Our primitive brain is a survivalist. It summons the worst-case scenarios to alert us to perceived threats but, being in the modern world, catastrophizing can be debilitating. When we bombard ourselves with countless “What-If”- questions, we risk feeling out of control, and our mind ramps up fear responses such as racing heartbeat, wide-eyed, tensed muscles (yes, almost like an animal trying to run or fight!).
The amygdala, a part of the brain which processes threat stimuli, often takes over the prefrontal cortex. The prefrontal cortex is the part of the brain responsible for the ability to focus, make logical decisions, and inhibit unhelpful impulses. When we catastrophize and imagine all the worst that could happen to us or to our loved ones, what we do is constantly activate the amygdala and hold ourselves back from the capability to delineate what is real and what is in our head.
So, what can we do?
Don’t Take it Personally
Feedback from your boss doesn’t mean you are not a good employee. Being anxious before a presentation to a board of directors or not doing well in exams doesn’t mean you are weak.

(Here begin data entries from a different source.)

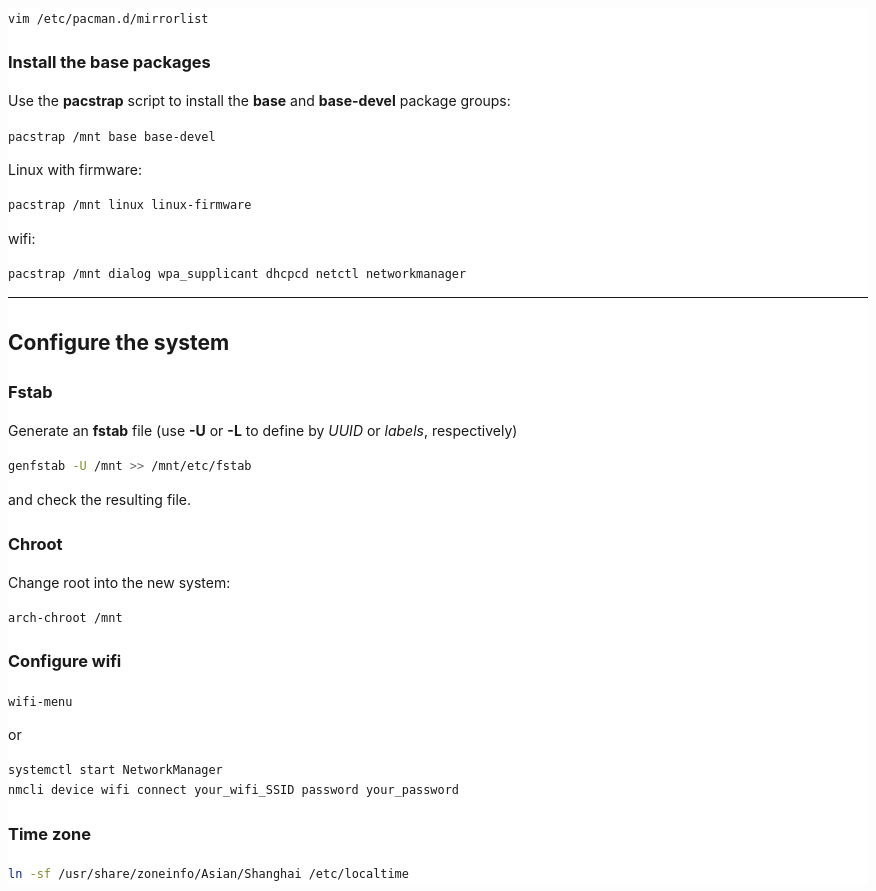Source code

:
```bash
vim /etc/pacman.d/mirrorlist
```

### Install the base packages

Use the **pacstrap** script to install the **base** and **base-devel** package groups:

```bash
pacstrap /mnt base base-devel
```
Linux with firmware:
```bash
pacstrap /mnt linux linux-firmware
```
wifi:
```bash
pacstrap /mnt dialog wpa_supplicant dhcpcd netctl networkmanager
```

------------------

## Configure the system

### Fstab

Generate an **fstab** file (use **-U** or **-L** to define by *UUID* or *labels*, respectively)

```bash
genfstab -U /mnt >> /mnt/etc/fstab
```

and check the resulting file.

### Chroot

Change root into the new system:

```bash
arch-chroot /mnt
```

### Configure wifi

```bash
wifi-menu
```
or
```bash
systemctl start NetworkManager
nmcli device wifi connect your_wifi_SSID password your_password
```

### Time zone

```bash
ln -sf /usr/share/zoneinfo/Asian/Shanghai /etc/localtime
```
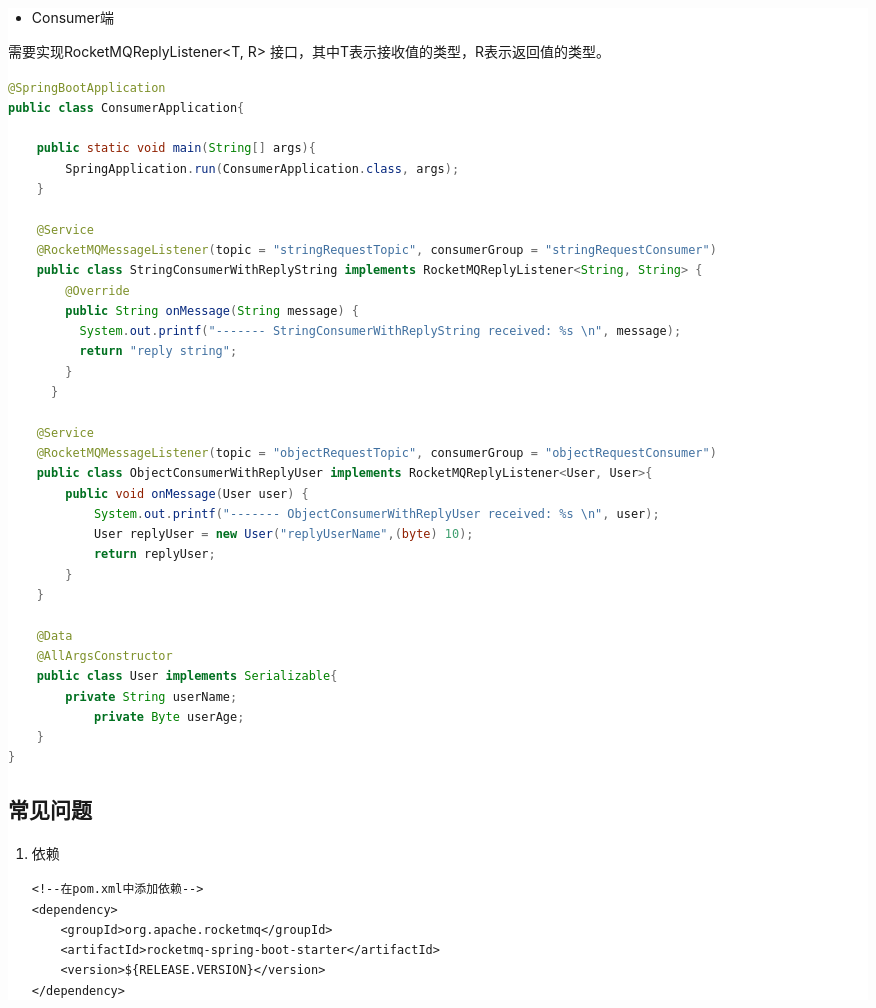 - Consumer端

需要实现RocketMQReplyListener<T, R> 接口，其中T表示接收值的类型，R表示返回值的类型。

```java
@SpringBootApplication
public class ConsumerApplication{
    
    public static void main(String[] args){
        SpringApplication.run(ConsumerApplication.class, args);
    }
    
    @Service
    @RocketMQMessageListener(topic = "stringRequestTopic", consumerGroup = "stringRequestConsumer")
    public class StringConsumerWithReplyString implements RocketMQReplyListener<String, String> {
        @Override
        public String onMessage(String message) {
          System.out.printf("------- StringConsumerWithReplyString received: %s \n", message);
          return "reply string";
        }
      }
   
    @Service
    @RocketMQMessageListener(topic = "objectRequestTopic", consumerGroup = "objectRequestConsumer")
    public class ObjectConsumerWithReplyUser implements RocketMQReplyListener<User, User>{
        public void onMessage(User user) {
          	System.out.printf("------- ObjectConsumerWithReplyUser received: %s \n", user);
          	User replyUser = new User("replyUserName",(byte) 10);	
          	return replyUser;
        }
    }

    @Data
    @AllArgsConstructor
    public class User implements Serializable{
        private String userName;
    		private Byte userAge;
    }
}
```

## 常见问题

1. 依赖

   ```
   <!--在pom.xml中添加依赖-->
   <dependency>
       <groupId>org.apache.rocketmq</groupId>
       <artifactId>rocketmq-spring-boot-starter</artifactId>
       <version>${RELEASE.VERSION}</version>
   </dependency>
   ```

Another way to think of it would be to make it less about you and take it at face value. It changes our perception of what we thought the implied significance of things by shifting from ‘me’ to ‘what needs to be done.’
Be Aware and Breathe
It sounds so cliché but it is what most people forget to do when they are in panic mode all the time. When we mindfully regulate our breathing, we bring our focus back to what we can control – ourselves.
Talk to Someone
It is okay to seek help when you feel overwhelmed and everything seems too much. With the right questions, a skilled therapist is able to bring light to our blind spots, and our irrational thoughts, and build a more functional thinking process whenever we are in a pinch.